What Is Patellofemoral Pain Syndrome?
‘Patellofemoral pain syndrome’ (PFPS) is a broad term which is used in order to describe pain in the front of the knee as well as around the patella, or kneecap. It is often called “runner’s knee” or “jumper’s knee” as it is common in people who take part in sports — particularly women and young adults—however PFPS can occur in non-athletes, as well. The pain and stiffness that is caused by PFPS can make it difficult in order to climb stairs, kneel down as well as perform other everyday activities.
Many things could contribute to the development of PFPS. Problems with the alignment of the kneecap as well as overuse from vigorous athletics or training are frequently significant factors. Symptoms are frequently relieved with conservative treatment, such as changes in activity levels or a therapeutic exercise programme.

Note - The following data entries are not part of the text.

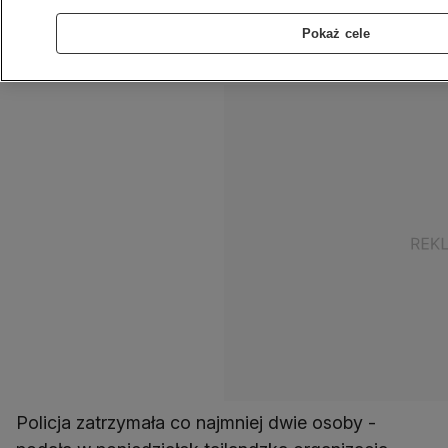
Birmańczycy protestowali przeciwko
Pokaż cele
zamachowi stanu, do którego doszło w
sąsiednim kraju.
Policja zatrzymała co najmniej dwie osoby -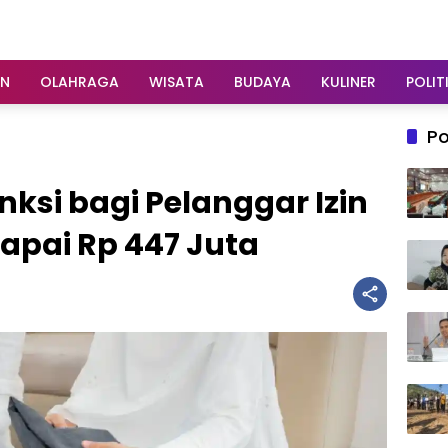
AN
OLAHRAGA
WISATA
BUDAYA
KULINER
POLIT
Po
nksi bagi Pelanggar Izin
Capai Rp 447 Juta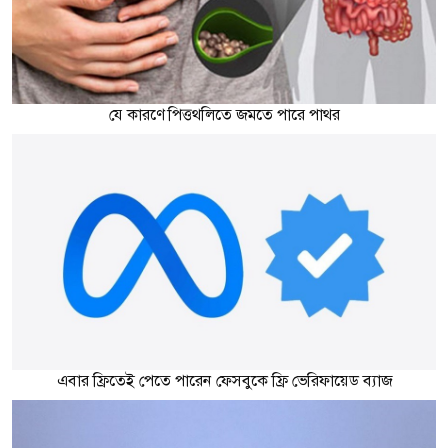
যে কারণে পিত্তথলিতে জমতে পারে পাথর
এবার ফ্রিতেই পেতে পারেন ফেসবুকে ফ্রি ভেরিফায়েড ব্যাজ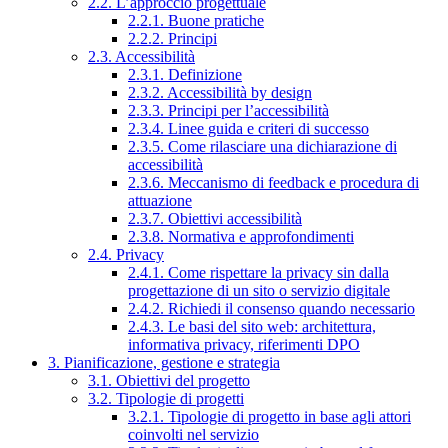
2.2. L’approccio progettuale
2.2.1. Buone pratiche
2.2.2. Principi
2.3. Accessibilità
2.3.1. Definizione
2.3.2. Accessibilità by design
2.3.3. Principi per l’accessibilità
2.3.4. Linee guida e criteri di successo
2.3.5. Come rilasciare una dichiarazione di
accessibilità
2.3.6. Meccanismo di feedback e procedura di
attuazione
2.3.7. Obiettivi accessibilità
2.3.8. Normativa e approfondimenti
2.4. Privacy
2.4.1. Come rispettare la privacy sin dalla
progettazione di un sito o servizio digitale
2.4.2. Richiedi il consenso quando necessario
2.4.3. Le basi del sito web: architettura,
informativa privacy, riferimenti DPO
3. Pianificazione, gestione e strategia
3.1. Obiettivi del progetto
3.2. Tipologie di progetti
3.2.1. Tipologie di progetto in base agli attori
coinvolti nel servizio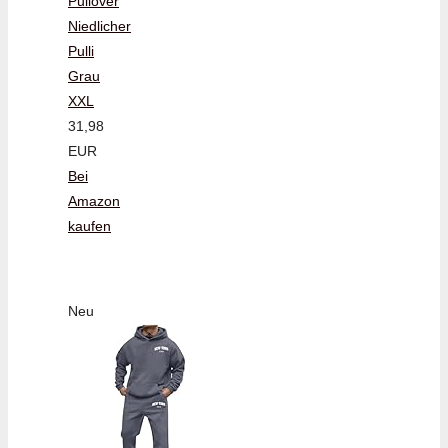
Pullover
Niedlicher
Pulli
Grau
XXL
31,98
EUR
Bei
Amazon
kaufen
Neu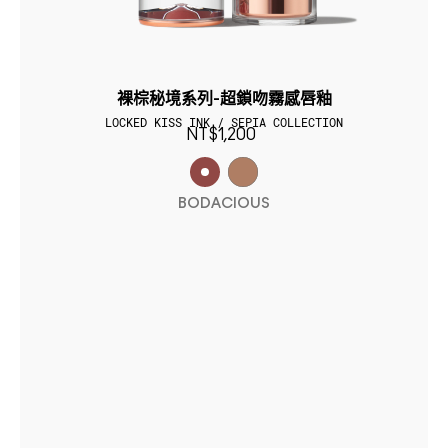
裸棕秘境系列-超鎖吻霧感唇釉
LOCKED KISS INK / SEPIA COLLECTION
NT$1,200
BODACIOUS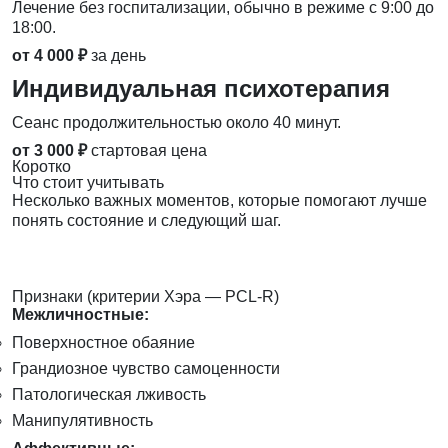
Лечение без госпитализации, обычно в режиме с 9:00 до
18:00.
от 4 000 ₽
за день
Индивидуальная психотерапия
Сеанс продолжительностью около 40 минут.
от 3 000 ₽
стартовая цена
Коротко
Что стоит учитывать
Несколько важных моментов, которые помогают лучше
понять состояние и следующий шаг.
Признаки (критерии Хэра — PCL-R)
Межличностные:
Поверхностное обаяние
Грандиозное чувство самоценности
Патологическая лживость
Манипулятивность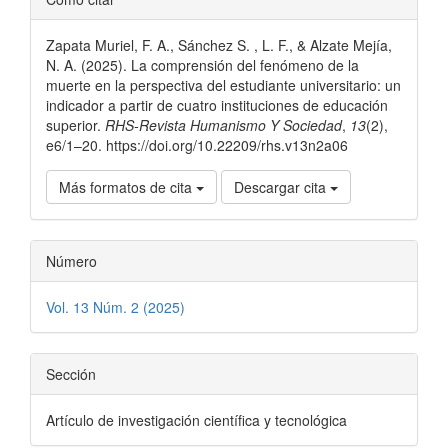
del
Zapata Muriel, F. A., Sánchez S. , L. F., & Alzate Mejía,
artículo
N. A. (2025). La comprensión del fenómeno de la
muerte en la perspectiva del estudiante universitario: un
indicador a partir de cuatro instituciones de educación
superior.
RHS-Revista Humanismo Y Sociedad
,
13
(2),
e6/1–20. https://doi.org/10.22209/rhs.v13n2a06
Más formatos de cita
Descargar cita
Número
Vol. 13 Núm. 2 (2025)
Sección
Artículo de investigación científica y tecnológica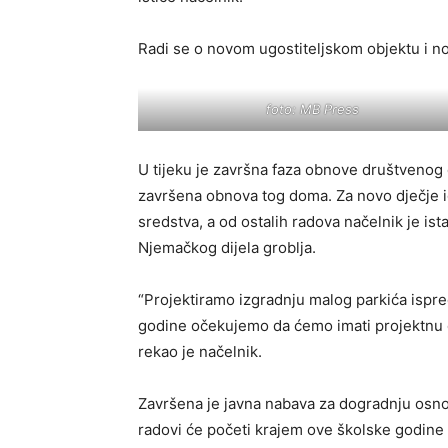
Radi se o novom ugostiteljskom objektu i no
foto: MB Press
U tijeku je završna faza obnove društvenog 
završena obnova tog doma. Za novo dječje 
sredstva, a od ostalih radova načelnik je is
Njemačkog dijela groblja.
“Projektiramo izgradnju malog parkića ispre
godine očekujemo da ćemo imati projektnu d
rekao je načelnik.
Završena je javna nabava za dogradnju osno
radovi će početi krajem ove školske godine u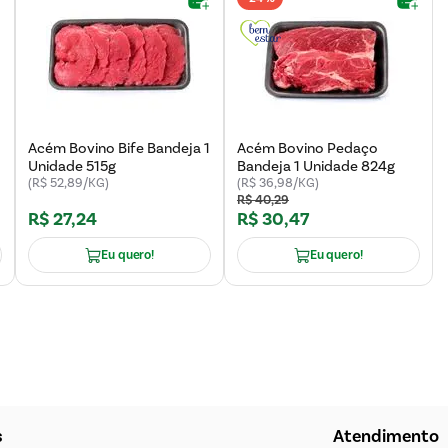
Acém Bovino Bife Bandeja 1
Acém Bovino Pedaço
Unidade 515g
Bandeja 1 Unidade 824g
(R$ 52,89/KG)
(R$ 36,98/KG)
R$
40
,
29
R$
27
,
24
R$
30
,
47
Eu quero!
Eu quero!
s
Atendimento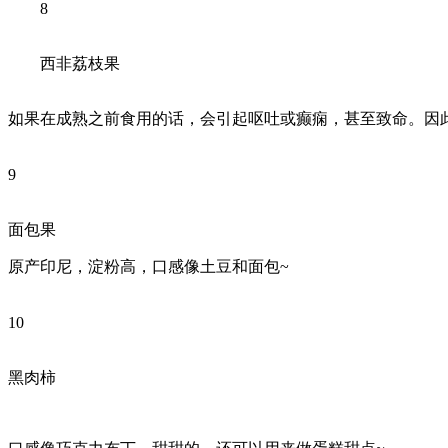
8
西非荔枝果
如果在成熟之前食用的话，会引起呕吐或癫痫，甚至致命。因
9
面包果
原产印尼，淀粉高，口感像土豆和面包~
10
黑肉柿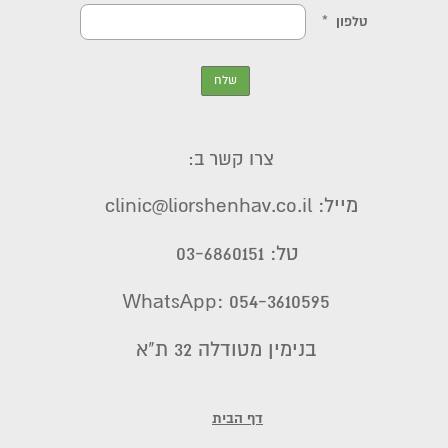
צרו קשר ב:
מייל: clinic@liorshenhav.co.il
טל: 03-6860151
WhatsApp: 054-3610595
בנימין מטודלה 32 ת"א
דף הבית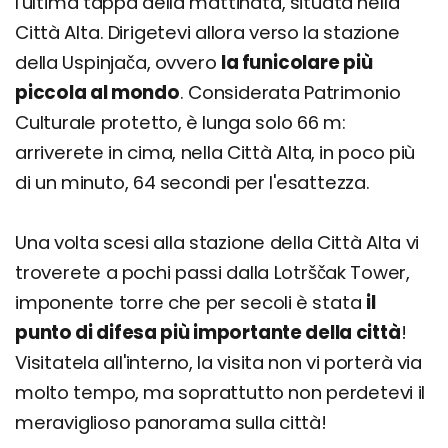
l'ultima tappa della mattinata, situata nella
Città Alta. Dirigetevi allora verso la stazione
della Uspinjača, ovvero
la funicolare più
piccola al mondo
. Considerata Patrimonio
Culturale protetto, è lunga solo 66 m:
arriverete in cima, nella Città Alta, in poco più
di un minuto, 64 secondi per l'esattezza.
Una volta scesi alla stazione della Città Alta vi
troverete a pochi passi dalla Lotrščak Tower,
imponente torre che per secoli è stata
il
punto di difesa più importante della città
!
Visitatela all'interno, la visita non vi porterà via
molto tempo, ma soprattutto non perdetevi il
meraviglioso panorama sulla città!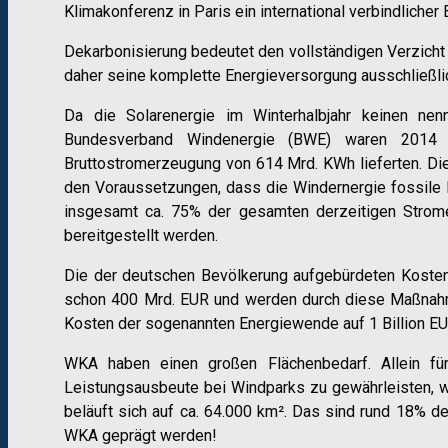
Klimakonferenz in Paris ein international verbindliche
Dekarbonisierung bedeutet den vollständigen Verzicht 
daher seine komplette Energieversorgung ausschließlic
Da die Solarenergie im Winterhalbjahr keinen nen
Bundesverband Windenergie (BWE) waren 2014 in
Bruttostromerzeugung von 614 Mrd. KWh lieferten. Die 
den Voraussetzungen, dass die Windernergie fossile E
insgesamt ca. 75% der gesamten derzeitigen Strome
bereitgestellt werden.
Die der deutschen Bevölkerung aufgebürdeten Kosten 
schon 400 Mrd. EUR und werden durch diese Maßnahm
Kosten der sogenannten Energiewende auf 1 Billion EU
WKA haben einen großen Flächenbedarf. Allein fü
Leistungsausbeute bei Windparks zu gewährleisten, wi
beläuft sich auf ca. 64.000 km². Das sind rund 18% 
WKA geprägt werden!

Running Incorrectly Is What Hurts Your Knees – Not Running Itself
Running doesn’t hurt your knees – if you do it correctly. That may sound like a bold statement; however research does back it up. A multi-year study of approximately 75 000 runners that was published in July 2013 discovered that, against popular belief, running does not increase the risk of developing osteoarthritis. In fact, runners in the study were demonstrated to be in less jeopardy of arthritis as opposed to their non-active counterparts.
Another study, which was published in September 2013, got similar findings, demonstrating that while the impact from running is quite high, runners’ feet strike the ground less often and more briefly than if they were walking. So, in essence, running – as well as walking – put the same type of stress on the knees.
So, why then is there such a soaring occurrence of runners with knee problems? We really believe that most injuries take place owing to poor running form. Some of these form challenges can be remedied with conditioning, while others could be linked to your physical makeup.
Certainly, it’s very true that if you’re carrying extra weight, or have one leg which is shorter than the other – some type of significant leg-length discrepancy – or if your pelvis is tilted, then, yes, you will have a tougher time. You will be able run without injury; you just have to know your limits.